• **TASK GOAL**
Report, word for word, every line of the material that contains "size".

• **TASK INPUTS**
+ + + + + + +

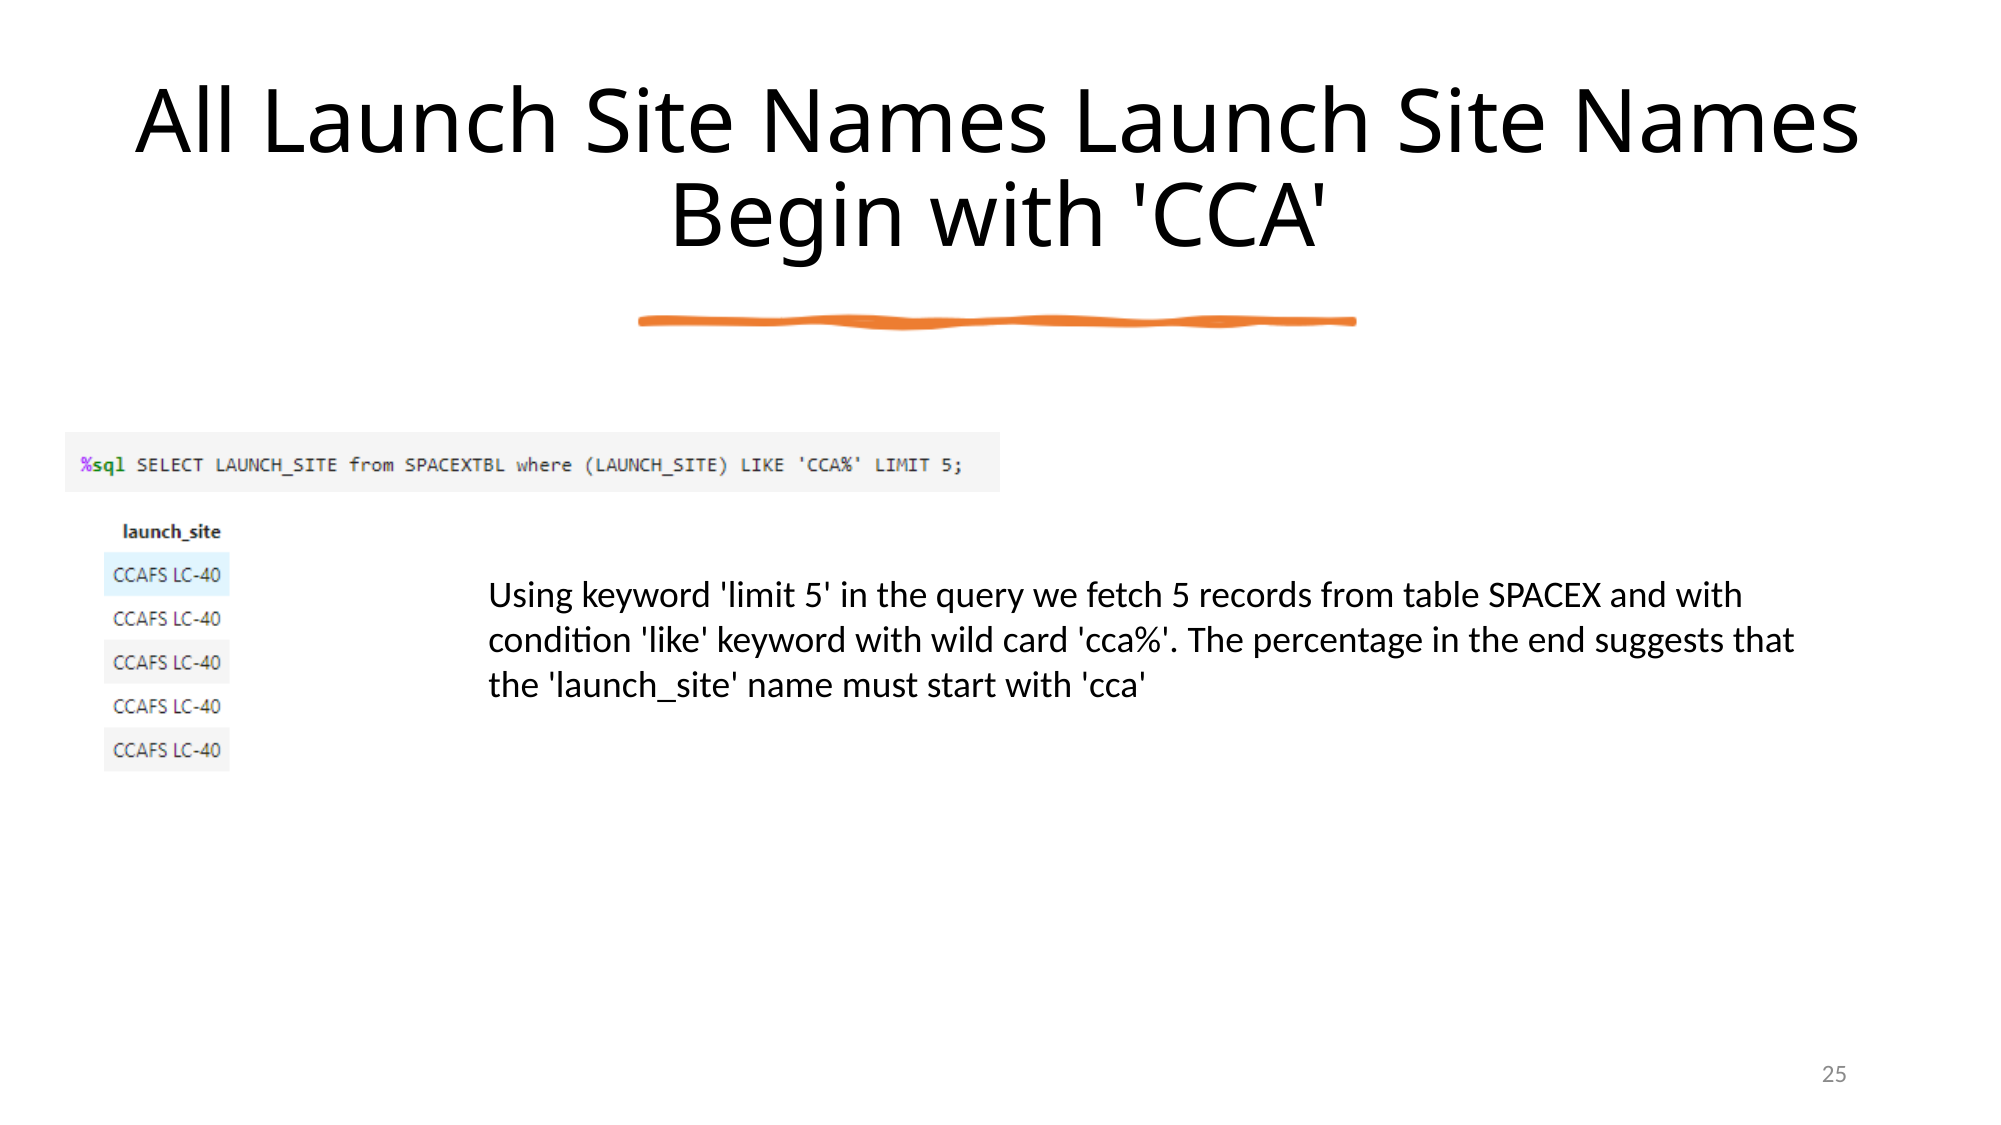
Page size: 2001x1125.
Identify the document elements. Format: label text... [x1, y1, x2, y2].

text_box Using keyword 'limit 5' in the query we fetch 5 records from table SPACEX and with condition 'like' keyword with wild card 'cca%'. The percentage in the end suggests that the 'launch_site' name must start with 'cca' [473, 562, 1863, 713]
text_box All Launch Site Names Launch Site Names Begin with 'CCA' [104, 68, 1895, 274]
picture [104, 518, 277, 784]
slide_number 25 [1412, 1042, 1863, 1103]
picture [579, 273, 1421, 374]
picture [65, 432, 1000, 492]
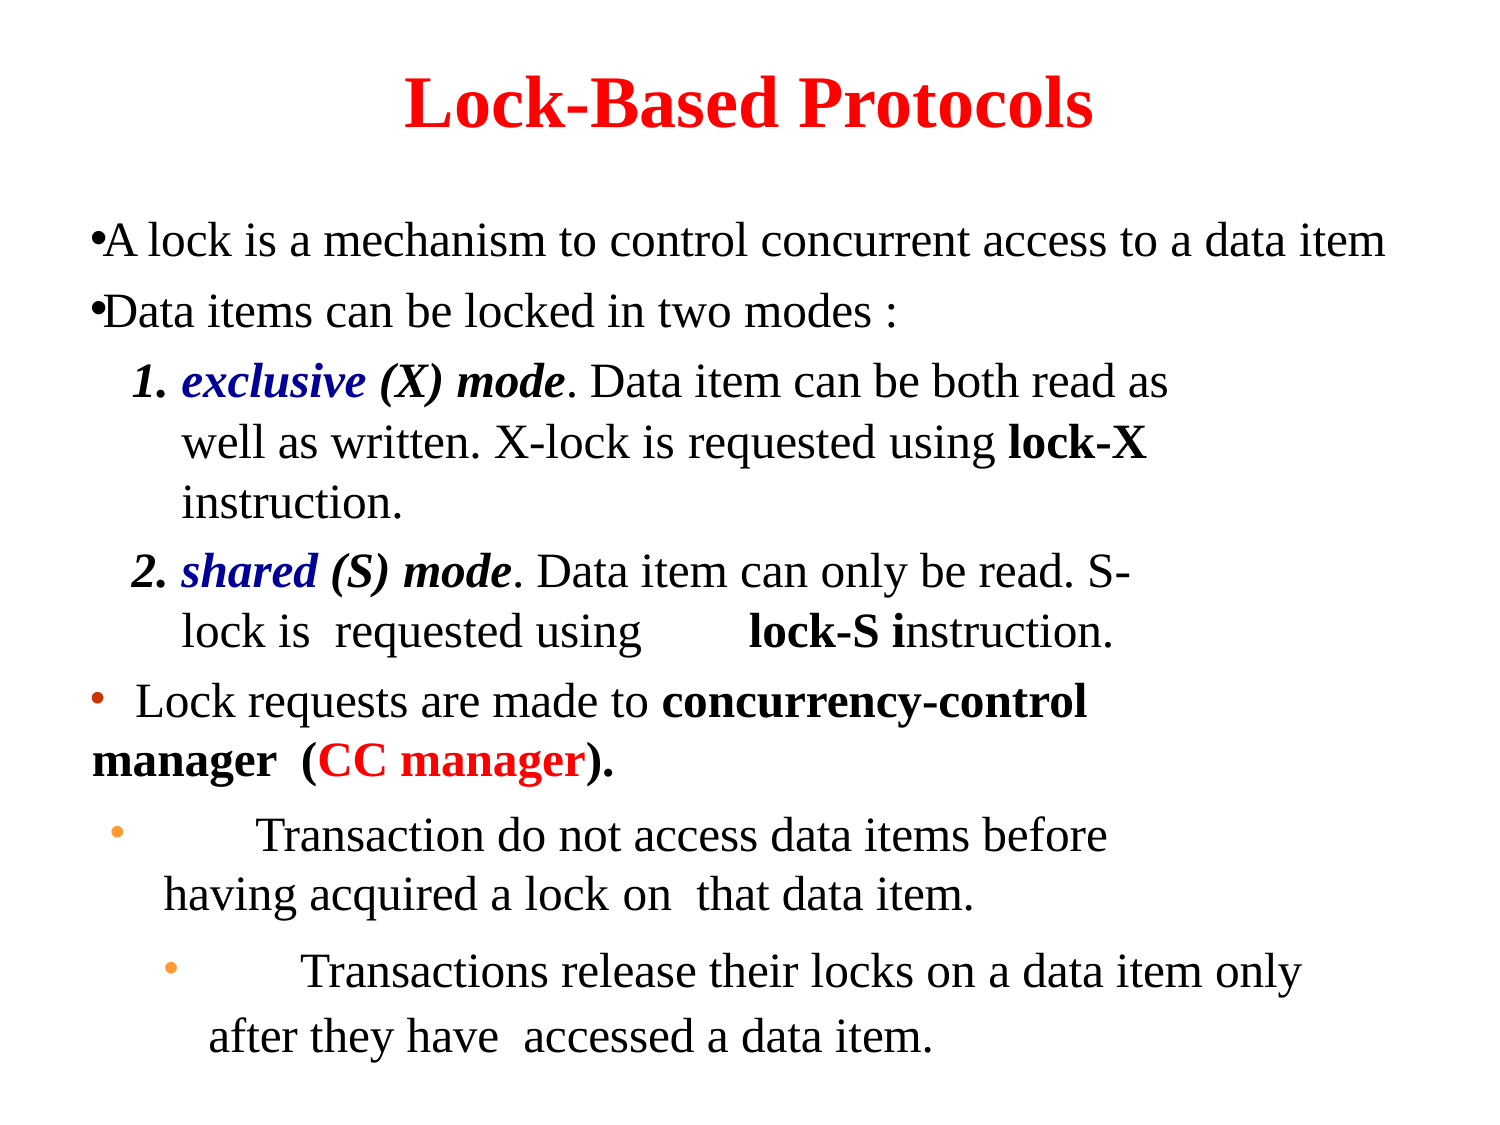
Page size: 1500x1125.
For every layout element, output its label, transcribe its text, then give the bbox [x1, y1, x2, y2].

list A lock is a mechanism to control concurrent access to a data item Data items can be locked in two modes : exclusive (X) mode. Data item can be both read as well as written. X-lock is requested using lock-X instruction. shared (S) mode. Data item can only be read. S-lock is requested using lock-S instruction. Lock requests are made to concurrency-control manager (CC manager). Transaction do not access data items before having acquired a lock on that data item. Transactions release their locks on a data item only after they have accessed a data item. [75, 200, 1425, 1088]
title Lock-Based Protocols [75, 45, 1425, 150]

+ + + + + + +

• **SOLUTION TO THE EXERCISE**
Page size: 2001x1125.
Page size: 1500x1125.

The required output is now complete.